How Fast the Whole Process Takes
The time it takes for a signal to travel from one neuron to the next varies depending on the type of connection. The delay at the synapse itself, from calcium entry to neurotransmitter release to receptor activation, is extremely brief. Signals traveling along the axon (the long fiber connecting one neuron’s body to its terminal) can take anywhere from a fraction of a millisecond to tens of milliseconds, depending on the distance and whether the axon is insulated with a fatty coating called myelin. Short-range connections within a brain region are fastest. Long-range connections between distant brain areas are slower, but still operate on a timescale of tens of milliseconds at most.

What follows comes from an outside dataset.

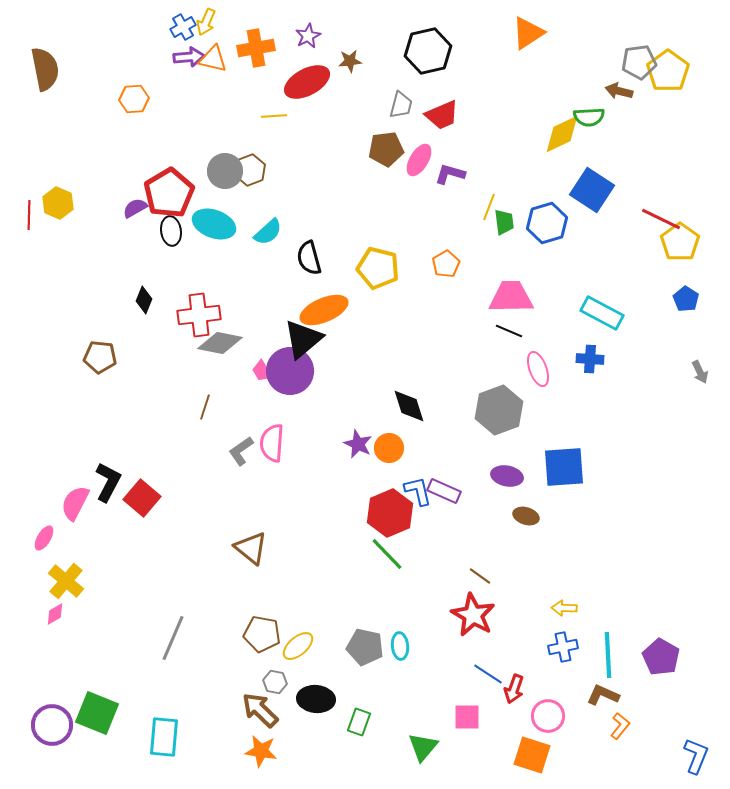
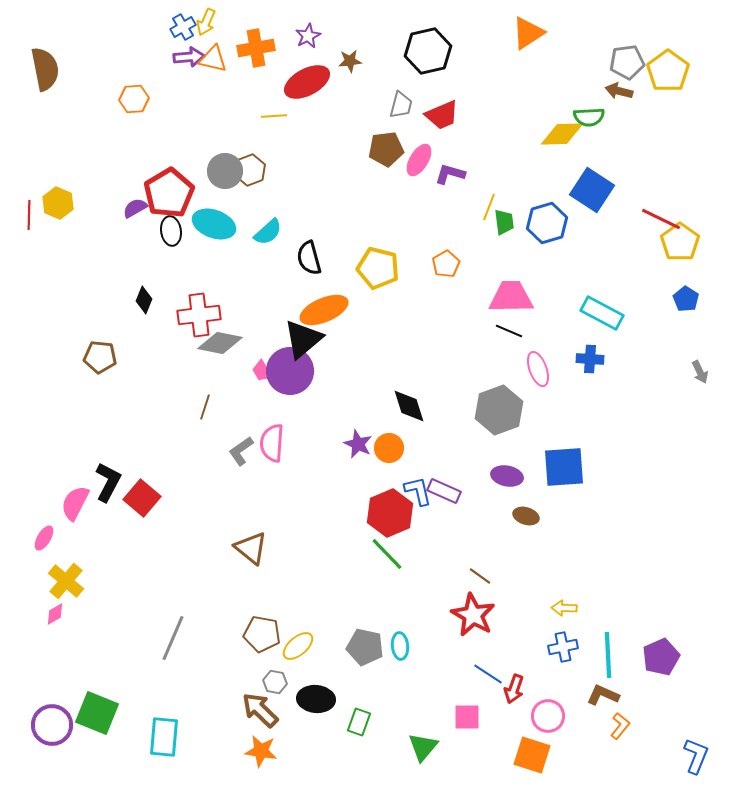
gray pentagon at (639, 62): moved 12 px left
yellow diamond at (562, 134): rotated 24 degrees clockwise
purple pentagon at (661, 657): rotated 18 degrees clockwise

Signals That Travel Backward
Neurotransmission usually flows in one direction: from the presynaptic cell to the postsynaptic cell. But the brain also uses retrograde signaling, where the receiving cell sends a message back to the sender. The best-studied example involves endocannabinoids, lipid molecules your body produces naturally (and the same system that cannabis acts on).
When a postsynaptic neuron is strongly activated, the rise in internal calcium triggers the production of endocannabinoids. These molecules travel backward across the cleft and bind to receptors on the presynaptic terminal. The effect is to dial down neurotransmitter release, essentially telling the sending cell, “That’s enough.” This feedback mechanism can last just a few seconds for short-term adjustments, or it can produce lasting changes in how strong a synapse is. It plays a role at both excitatory and inhibitory synapses throughout the brain, fine-tuning neural circuits in real time.
The fact that these endocannabinoids are fatty molecules traveling through a watery gap remains one of the open puzzles in neuroscience. The exact mechanism of how they cross the cleft is still being worked out.